Collection: defender context¶
The detection problem¶
Detecting collection is hard because modern collection is indistinguishable from normal user activity. A user browsing SharePoint, downloading files, and querying the HR system looks identical to an attacker who controls that user’s identity doing the same things. The underlying activity is the same. The distinction is intent and context, neither of which is visible in a log entry.
Effective collection detection requires answering three questions that most organisations cannot currently answer:
What does normal data access look like for each user, application, and system role?
What volume, timing, and pattern of access is consistent with normal work?
What deviations from that baseline are significant enough to investigate?
Without answers to these questions, collection goes undetected.
Where defenders have visibility¶
Some collection activities do generate detectable signals:
Active Directory enumeration generates LDAP query volume anomalies and specific event IDs (4662 for object access, 4624/4625 for authentication patterns). BloodHound collection specifically generates characteristic LDAP queries against AD object attributes.

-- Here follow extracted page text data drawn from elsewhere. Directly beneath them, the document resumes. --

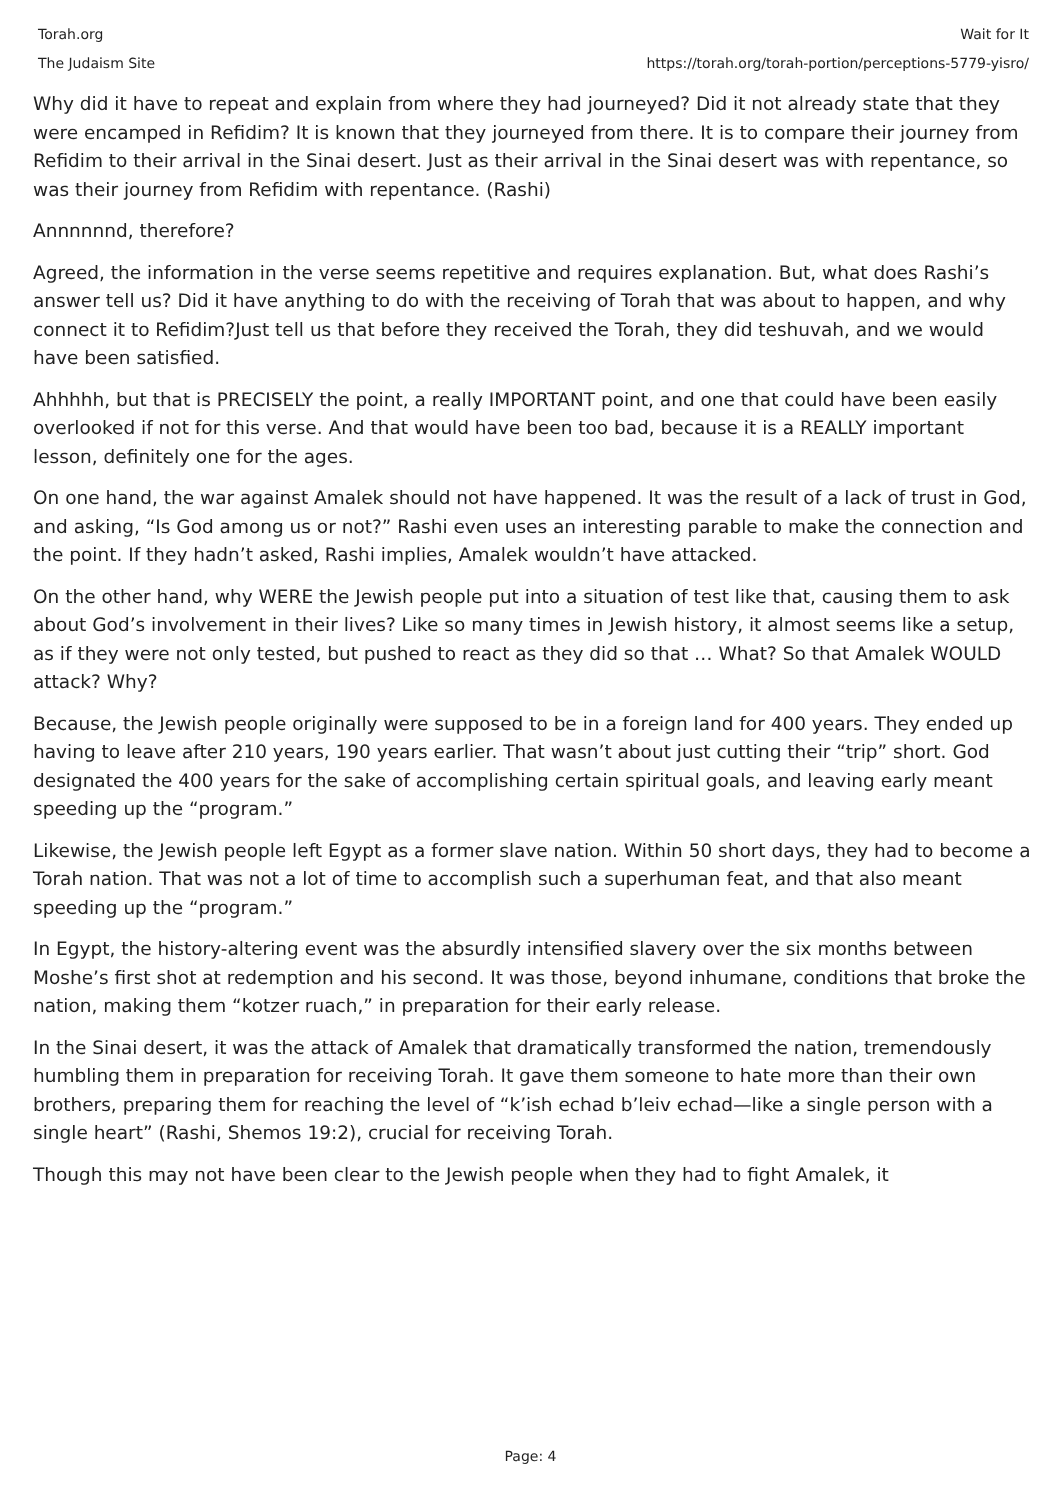Torah.org
The Judaism Site
Wait for It
https://torah.org/torah-portion/perceptions-5779-yisro/
Why did it have to repeat and explain from where they had journeyed? Did it not already state that they were encamped in Refidim? It is known that they journeyed from there. It is to compare their journey from Refidim to their arrival in the Sinai desert. Just as their arrival in the Sinai desert was with repentance, so was their journey from Refidim with repentance. (Rashi)
Annnnnnd, therefore?
Agreed, the information in the verse seems repetitive and requires explanation. But, what does Rashi’s answer tell us? Did it have anything to do with the receiving of Torah that was about to happen, and why connect it to Refidim?Just tell us that before they received the Torah, they did teshuvah, and we would have been satisfied.
Ahhhhh, but that is PRECISELY the point, a really IMPORTANT point, and one that could have been easily overlooked if not for this verse. And that would have been too bad, because it is a REALLY important lesson, definitely one for the ages.
On one hand, the war against Amalek should not have happened. It was the result of a lack of trust in God, and asking, “Is God among us or not?” Rashi even uses an interesting parable to make the connection and the point. If they hadn’t asked, Rashi implies, Amalek wouldn’t have attacked.
On the other hand, why WERE the Jewish people put into a situation of test like that, causing them to ask about God’s involvement in their lives? Like so many times in Jewish history, it almost seems like a setup, as if they were not only tested, but pushed to react as they did so that … What? So that Amalek WOULD attack? Why?
Because, the Jewish people originally were supposed to be in a foreign land for 400 years. They ended up having to leave after 210 years, 190 years earlier. That wasn’t about just cutting their “trip” short. God designated the 400 years for the sake of accomplishing certain spiritual goals, and leaving early meant speeding up the “program.”
Likewise, the Jewish people left Egypt as a former slave nation. Within 50 short days, they had to become a Torah nation. That was not a lot of time to accomplish such a superhuman feat, and that also meant speeding up the “program.”
In Egypt, the history-altering event was the absurdly intensified slavery over the six months between Moshe’s first shot at redemption and his second. It was those, beyond inhumane, conditions that broke the nation, making them “kotzer ruach,” in preparation for their early release.
In the Sinai desert, it was the attack of Amalek that dramatically transformed the nation, tremendously humbling them in preparation for receiving Torah. It gave them someone to hate more than their own brothers, preparing them for reaching the level of “k’ish echad b’leiv echad—like a single person with a single heart” (Rashi, Shemos 19:2), crucial for receiving Torah.
Though this may not have been clear to the Jewish people when they had to fight Amalek, it
Page: 4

Credential harvesting against LSASS generates Event ID 10 in Sysmon (process access) and specific API call patterns that EDR tools monitor. LSASS protection (RunAsPPL, Credential Guard) disrupts some techniques and forces attackers toward louder alternatives.
Bulk file downloads from SharePoint and other SaaS platforms generate API call volume that exceeds normal user behaviour. DLP products that monitor cloud API activity can detect this, but only if they are configured with realistic baselines.
Credential access from cloud instance metadata (the 169.254.169.254 endpoint) is logged in AWS CloudTrail and equivalent services. An unexpected call to this endpoint from a process or user context that does not normally use it is worth investigating.
Where defenders are blind¶
SaaS enumeration using legitimate credentials: a valid OAuth token making Graph API calls to enumerate SharePoint sites generates no security alert. The activity is logged, but nobody is looking at the logs.
Supply chain compromise: malicious code in a build pipeline runs in the CI/CD environment, which is often outside the EDR and SIEM coverage. The build succeeds. The secrets are exfiltrated. No alert fires.
Shadow IT collection: employees uploading data to unapproved AI tools and SaaS applications is invisible to a security team that only monitors approved services.
What good detection looks like¶
Identity behaviour analytics that baseline normal access patterns per user and alert on significant deviations: unusual access times, access to resources the user has not previously accessed, bulk downloads, access from unusual locations.
Cloud API monitoring that tracks API call volume, not just authentication events. A user downloading 10,000 files in an hour is visible in SharePoint audit logs; the question is whether anyone receives and acts on that signal.
CI/CD pipeline monitoring that detects when pipeline definitions change, when secrets are accessed by unexpected processes, and when build artefacts are uploaded to unexpected destinations.
Supply chain controls: hash pinning for dependencies, signature verification for packages, scanning of third-party code before it executes in privileged contexts.